▶ Text excerpt
Start of Block

346 mouzas in Kharagpur II CD block had drinking water facilities in 2013-14. There were 93 fertiliser depots, 30 seed stores and 39 fair price shops in the CD block.

Agriculture

Although the Bargadari Act of 1950 recognised the rights of bargadars to a higher share of crops from the land that they tilled, it was not implemented. Large tracts, beyond the prescribed limit of land ceiling, remained with the rich landlords. From 1977 onwards major land reforms took place in West Bengal. Land in excess of land ceiling was acquired and distributed amongst the peasants. Following land reforms land ownership pattern has undergone transformation. In 2013-14, persons engaged in agriculture in Kharagpur II CD block could be classified as follows: bargadars 8.62%, patta (document) holders 31.69%, small farmers (possessing land between 1 and 2 hectares) 4.87%, marginal farmers (possessing land up to 1 hectare) 27.42% and agricultural labourers 27.42%.

In 2005-06 the nett cropped area in Kharagpur II CD block was 20,440 hectares out of geographical area of 26,587 hectares and the area in which more than one crop was grown was 15,066 hectares.

The extension of irrigation has played a role in growth of the predominant agricultural economy. In 2013-14, the total area irrigated in Kharagpur II CD block was 12,566 hectares, out of which 5,000 hectares were irrigated by canals, 135 hectares by tank water, 1,600 hectares by deep tubewells, 5,225 hectares by shallow tubewells, 500 hectares by river lift irrigation and 105 hectares by other methods.

In 2013-14, Kharagpur II CD Block produced 7,841 tonnes of Aman paddy, the main winter crop, from 4,887 hectares, 2,255 tonnes of Aus paddy (summer crop) from 6,935 hectares, 12,546 tonnes of Boro paddy (spring crop) from 3,156 hectares and 71,634 tonnes of potatoes from 2,525 hectares. It also produced oilseeds.

Banking
In 2013-14, Kharagpur II CD block had offices of 6 commercial banks and 2 gramin banks. .

Transport
Kharagpur II CD Block has 1 ferry service and 4 originating/ terminating bus routes.

The Howrah-Kharagpur line passes through this CD block. Jakpur, Madpur and Shyam Chak are stations on this line.

The Dankuni-Kharagpur sector of NH 16 (old number NH 6) passes through this block.

End of Block

▶ Data section
Start of Block

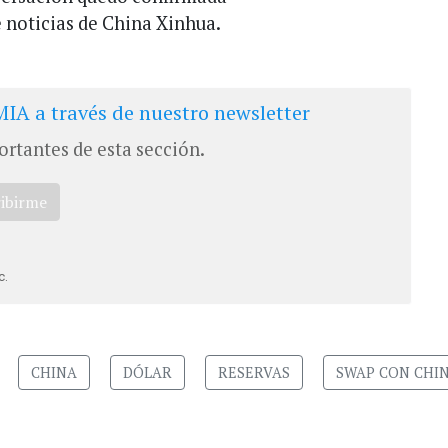
e noticias de China Xinhua.
IA a través de nuestro newsletter
ortantes de esta sección.
ribirme
c.
CHINA
DÓLAR
RESERVAS
SWAP CON CHI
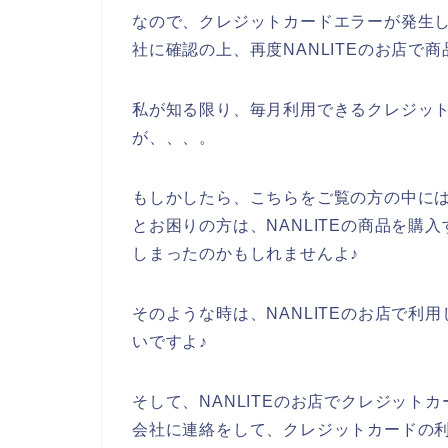
なので、クレジットカードエラーが発生
社に確認の上、再度NANLITEのお店で
私が知る限り、毎月利用できるクレジッ
が、、、。
もしかしたら、こちらをご覧の方の中には
とお困りの方は、NANLITEの商品を
しまったのかもしれませんよ♪
そのような時は、NANLITEのお店で
いですよ♪
そして、NANLITEのお店でクレジッ
会社に連絡をして、クレジットカードの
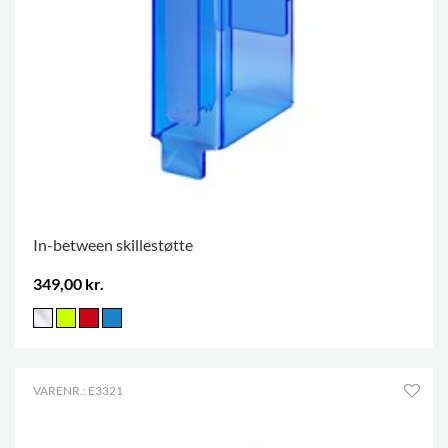
In-between skillestøtte
349,00 kr.
VARENR.: E3321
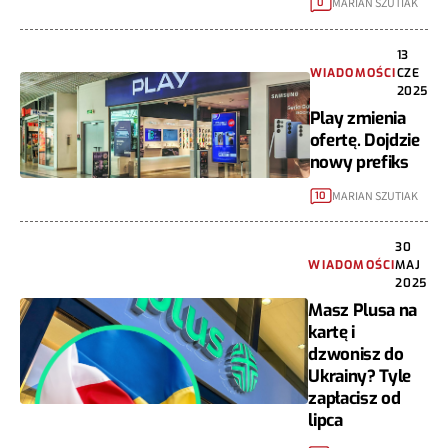
MARIAN SZUTIAK
0
13
WIADOMOŚCI
CZE
2025
Play zmienia
ofertę. Dojdzie
nowy prefiks
MARIAN SZUTIAK
10
30
WIADOMOŚCI
MAJ
2025
Masz Plusa na
kartę i
dzwonisz do
Ukrainy? Tyle
zapłacisz od
lipca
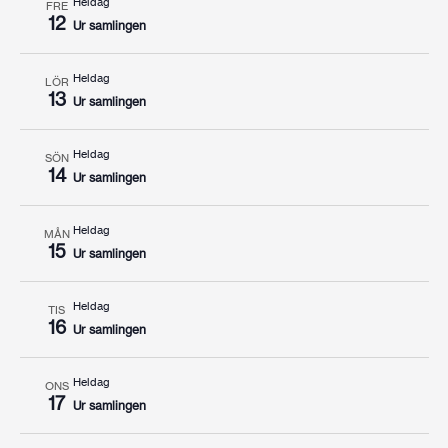
Heldag
FRE
12
Ur samlingen
Heldag
LÖR
13
Ur samlingen
Heldag
SÖN
14
Ur samlingen
Heldag
MÅN
15
Ur samlingen
Heldag
TIS
16
Ur samlingen
Heldag
ONS
17
Ur samlingen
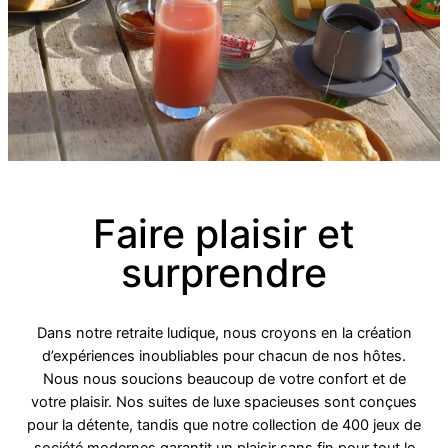
Faire plaisir et
surprendre
Dans notre retraite ludique, nous croyons en la création
d’expériences inoubliables pour chacun de nos hôtes.
Nous nous soucions beaucoup de votre confort et de
votre plaisir. Nos suites de luxe spacieuses sont conçues
pour la détente, tandis que notre collection de 400 jeux de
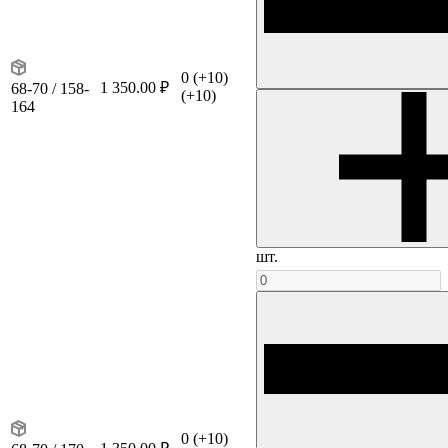
0
(+10)
1 350.00 ₽
68-70 / 158-
(+10)
164
шт.
0
(+10)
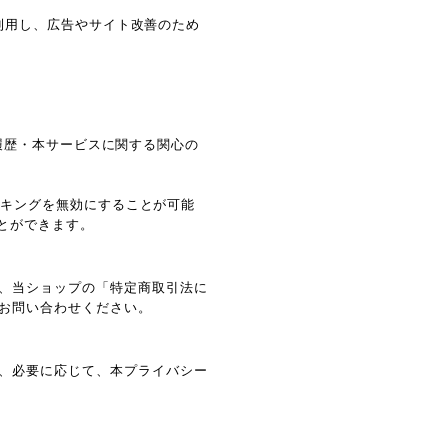
能を利用し、広告やサイト改善のため
閲覧履歴・本サービスに関する関心の
ラッキングを無効にすることが可能
ことができます。
、当ショップの「特定商取引法に
お問い合わせください。
、必要に応じて、本プライバシー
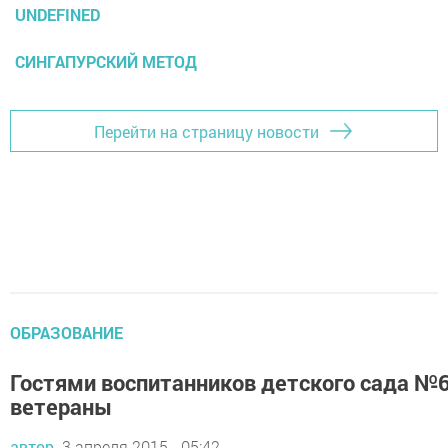
UNDEFINED
СИНГАПУРСКИЙ МЕТОД
Перейти на страницу новости
ОБРАЗОВАНИЕ
Гостями воспитанников детского сада №6
ветераны
автор,
3 апреля 2015 - 05:42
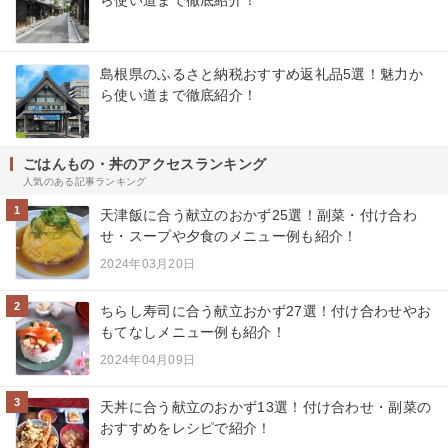
ら使い道まで徹底紹介！
島根県のふるさと納税おすすめ返礼品5選！魅力か
ら使い道まで徹底紹介！
ごはんもの・丼のアクセスランキング
人気のある記事ランキング
1
天津飯に合う献立のおかず25選！副菜・付け合わ
せ・スープや夕食のメニュー例も紹介！
2024年03月20日
2
ちらし寿司に合う献立おかず27選！付け合わせやお
もてなしメニュー例も紹介！
2024年04月09日
3
天丼に合う献立のおかず13選！付け合わせ・副菜の
おすすめをレシピで紹介！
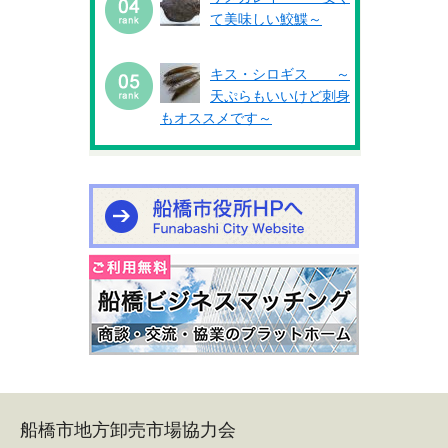
て美味しい鮫鰈～
キス・シロギス ～
天ぷらもいいけど刺身
もオススメです～
船橋市地方卸売市場協力会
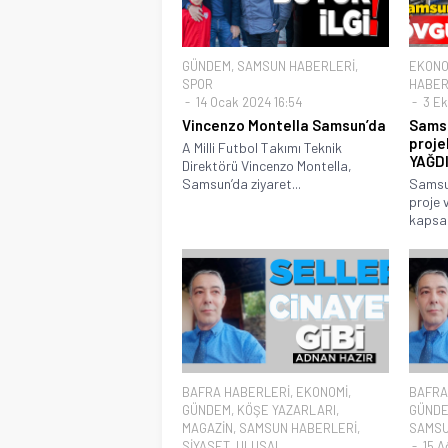
GÜNDEM
,
SAMSUN HABERLERİ
,
EKONO
SPOR
HABER
14 Ocak 2024 16:54
3 Ek
Vincenzo Montella Samsun’da
Samsu
proje
A Milli Futbol Takımı Teknik
YAĞD
Direktörü Vincenzo Montella,
Samsun’da ziyaret...
Samsun
proje 
kapsam
BAFRA HABERLERİ
,
EKONOMİ
,
BAFRA
GÜNDEM
,
KÖŞE YAZARLARI
,
GÜND
MAGAZİN
,
SAMSUN HABERLERİ
,
SAMSU
SİYASET
,
ULUSAL
15 A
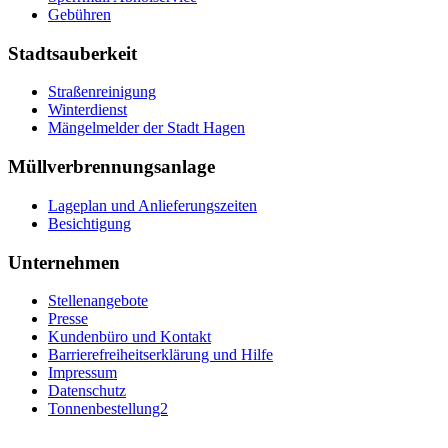
Gebühren
Stadtsauberkeit
Straßenreinigung
Winterdienst
Mängelmelder der Stadt Hagen
Müllverbrennungsanlage
Lageplan und Anlieferungszeiten
Besichtigung
Unternehmen
Stellenangebote
Presse
Kundenbüro und Kontakt
Barrierefreiheitserklärung und Hilfe
Impressum
Datenschutz
Tonnenbestellung2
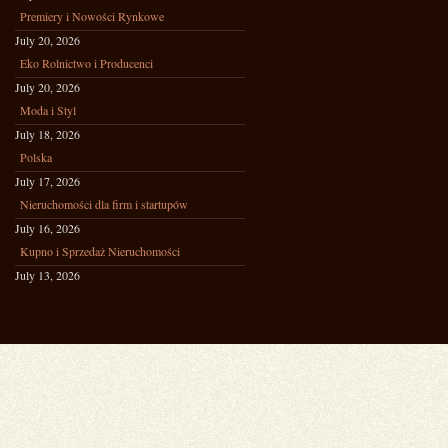
Premiery i Nowości Rynkowe
July 20, 2026
Eko Rolnictwo i Producenci
July 20, 2026
Moda i Styl
July 18, 2026
Polska
July 17, 2026
Nieruchomości dla firm i startupów
July 16, 2026
Kupno i Sprzedaż Nieruchomości
July 13, 2026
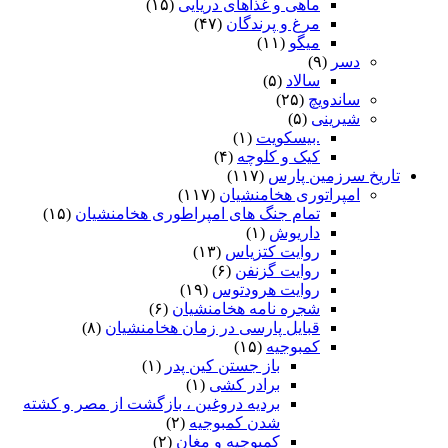
ماهی و غذاهای دریایی
(۱۵)
مرغ و پرندگان
(۴۷)
میگو
(۱۱)
دسر
(۹)
سالاد
(۵)
ساندویچ
(۲۵)
شیرینی
(۵)
.بیسکویت
(۱)
کیک و کلوچه
(۴)
تاریخ سرزمین پارس
(۱۱۷)
امپراتوری هخامنشیان
(۱۱۷)
تمام جنگ های امپراطوری هخامنشیان
(۱۵)
داریوش
(۱)
روایت کتزیاس
(۱۳)
روایت گزنفن
(۶)
روایت هرودتوس
(۱۹)
شجره نامه هخامنشیان
(۶)
قبایل پارسی در زمان هخامنشیان
(۸)
کمبوجیه
(۱۵)
باز جستن کین پدر
(۱)
برادر کشی
(۱)
بردیه دروغین ، بازگشت از مصر و کشته
شدن کمبوجیه
(۲)
کمبوجیه و مغان
(۲)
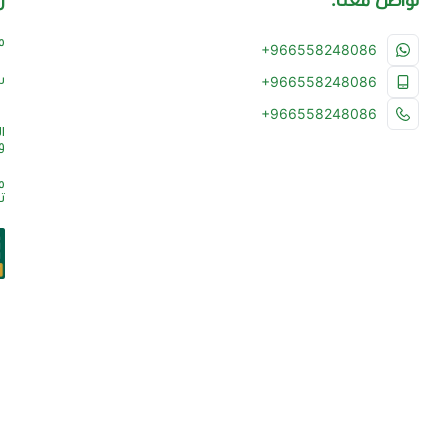
م
+966558248086
س
+966558248086
+966558248086
ا
و
م
ت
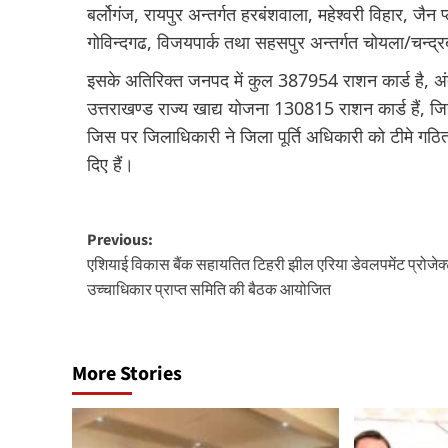
बर्लोगंज, रायपुर अन्तर्गत हरबंशवाला, महेश्वरी विहार, जैन प
गोविन्दगढ, विजयपार्क तथा सहसपुर अन्तर्गत चोयला/चन्द्रबन
इसके अतिरिक्त जनपद में कुल 387954 राशन कार्ड है, 
उत्तराखण्ड राज्य खाद्य योजना 130815 राशन कार्ड हैं, ज
जिस पर जिलाधिकारी ने जिला पूर्ति अधिकारी को टीमे गठित 
दिए हैं।
Post
Previous:
एशियाई विकास बैंक सहायतित टिहरी झील एरिया डेवलपमेंट प्रोजेक
navigation
उच्चाधिकार प्राप्त समिति की बैठक आयोजित
More Stories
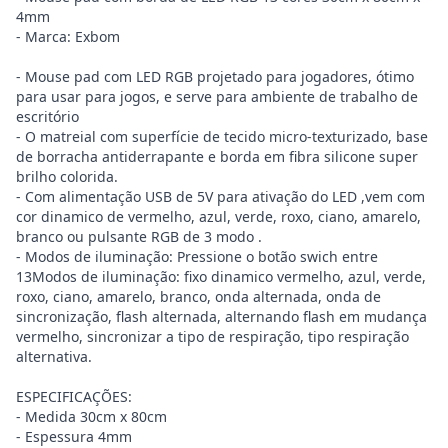
4mm
- Marca: Exbom
- Mouse pad com LED RGB projetado para jogadores, ótimo
para usar para jogos, e serve para ambiente de trabalho de
escritório
- O matreial com superfície de tecido micro-texturizado, base
de borracha antiderrapante e borda em fibra silicone super
brilho colorida.
- Com alimentação USB de 5V para ativação do LED ,vem com
cor dinamico de vermelho, azul, verde, roxo, ciano, amarelo,
branco ou pulsante RGB de 3 modo .
- Modos de iluminação: Pressione o botão swich entre
13Modos de iluminação: fixo dinamico vermelho, azul, verde,
roxo, ciano, amarelo, branco, onda alternada, onda de
sincronização, flash alternada, alternando flash em mudança
vermelho, sincronizar a tipo de respiração, tipo respiração
alternativa.
ESPECIFICAÇÕES:
- Medida 30cm x 80cm
- Espessura 4mm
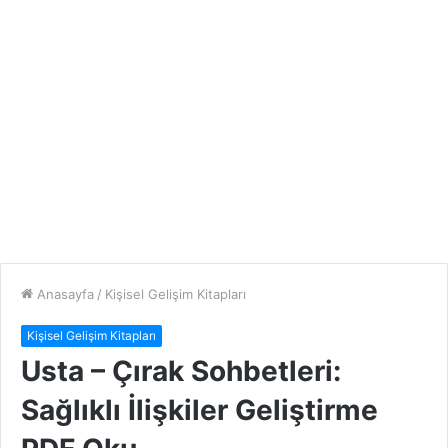
Anasayfa
/
Kişisel Gelişim Kitapları
Kişisel Gelişim Kitapları
Usta – Çırak Sohbetleri:
Sağlıklı İlişkiler Geliştirme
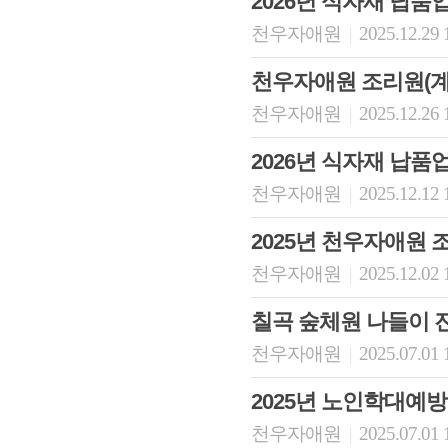
2026년 식자재 납
천우자애원
2025.12.29 
|
천우자애원 조리원(계
천우자애원
2025.12.26 
|
2026년 식자재 납
천우자애원
2025.12.12 
|
2025년 천우자애원
천우자애원
2025.12.02 
|
칠곡 숲체원 나들이 
천우자애원
2025.07.01 
|
2025년 노인학대예
천우자애원
2025.07.01 
|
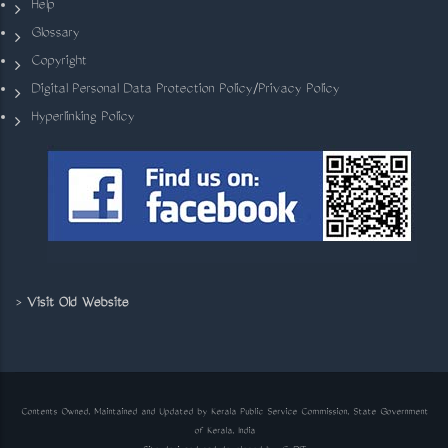
Help
Glossary
Copyright
Digital Personal Data Protection Policy/Privacy Policy
Hyperlinking Policy
>
Visit Old Website
Contents Owned, Maintained and Updated by Kerala Public Service Commission, State Government
of Kerala, India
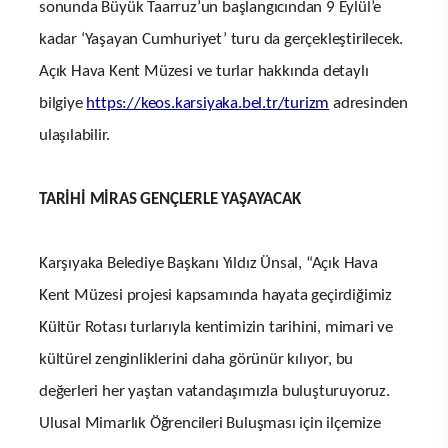
sonunda Büyük Taarruz’un başlangıcından 9 Eylül’e
kadar ‘Yaşayan Cumhuriyet’ turu da gerçekleştirilecek.
Açık Hava Kent Müzesi ve turlar hakkında detaylı
bilgiye
https://keos.karsiyaka.bel.tr/
turizm
adresinden
ulaşılabilir.
TARİHİ MİRAS GENÇLERLE YAŞAYACAK
Karşıyaka Belediye Başkanı Yıldız Ünsal, “Açık Hava
Kent Müzesi projesi kapsamında hayata geçirdiğimiz
Kültür Rotası turlarıyla kentimizin tarihini, mimari ve
kültürel zenginliklerini daha görünür kılıyor, bu
değerleri her yaştan vatandaşımızla buluşturuyoruz.
Ulusal Mimarlık Öğrencileri Buluşması için ilçemize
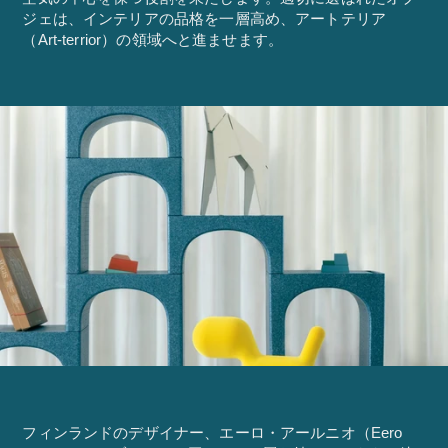
ジェは、インテリアの品格を一層高め、アートテリア
（Art-terrior）の領域へと進ませます。
フィンランドのデザイナー、エーロ・アールニオ（Eero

End of Block

▶ Task set
1) In the Kharagpur II CD block text, what are the answers to these questions?
(a) How many hectares were irrigated by canals in 2013-14?
(b) Which stations on the Howrah-Kharagpur line are in this CD block?
(c) How many fair price shops did the CD block have?
2) Write what comes next in the Kharagpur II CD block text, starting after its final sentence about NH 16.

▶ Answers provided
1)
(a) 5,000 hectares
(b) Jakpur, Madpur and Shyam Chak
(c) 39

2)
Education
In 2013-14, Kharagpur II CD block had 143 primary schools with 9,482 students, 5 middle schools with 515 students, 12 high schools with 5,263 students and 14 higher secondary schools with 13,626 students. Telipukur High School (H.S.), Madpur Girl's High school and Madpur Boy's High school are some of best school in this Block. Kharagpur II CD block had 418 institutions for special and non-formal education with 6,228 students.

The United Nations Development Programme considers the combined primary and secondary enrolment ratio as the simple indicator of educational achievement of the children in the school going age. The infrastructure available is important. In Kharagpur II CD block out of the total 142 primary schools in 2008-2009, 34 had pucca buildings, 38 partially pucca, 11 kucha and 59 multiple type.

Ambigeria Government College, also known as Madpur College, is the only general degree college in this block.

Healthcare
In 2014, Kharagpur II CD block had 1 block primary health centre, 2 primary health centres and 4 private nursing homes with total 63 beds and 9 doctors. It had 25 family welfare sub centres and 1 family welfare centre. 1,579 patients were treated indoor and 69,104 patients were treated outdoor in the hospitals, health centres and subcentres of the CD block.

Changual Block Primary Health Centre,  with 10 beds at Changual, is the major government medical facility in the Kharagpur II CD block. There are primary health centres at: Gokulpur (PO Bar Gokulpur) (with 6 beds) and Paparara (with 10 beds).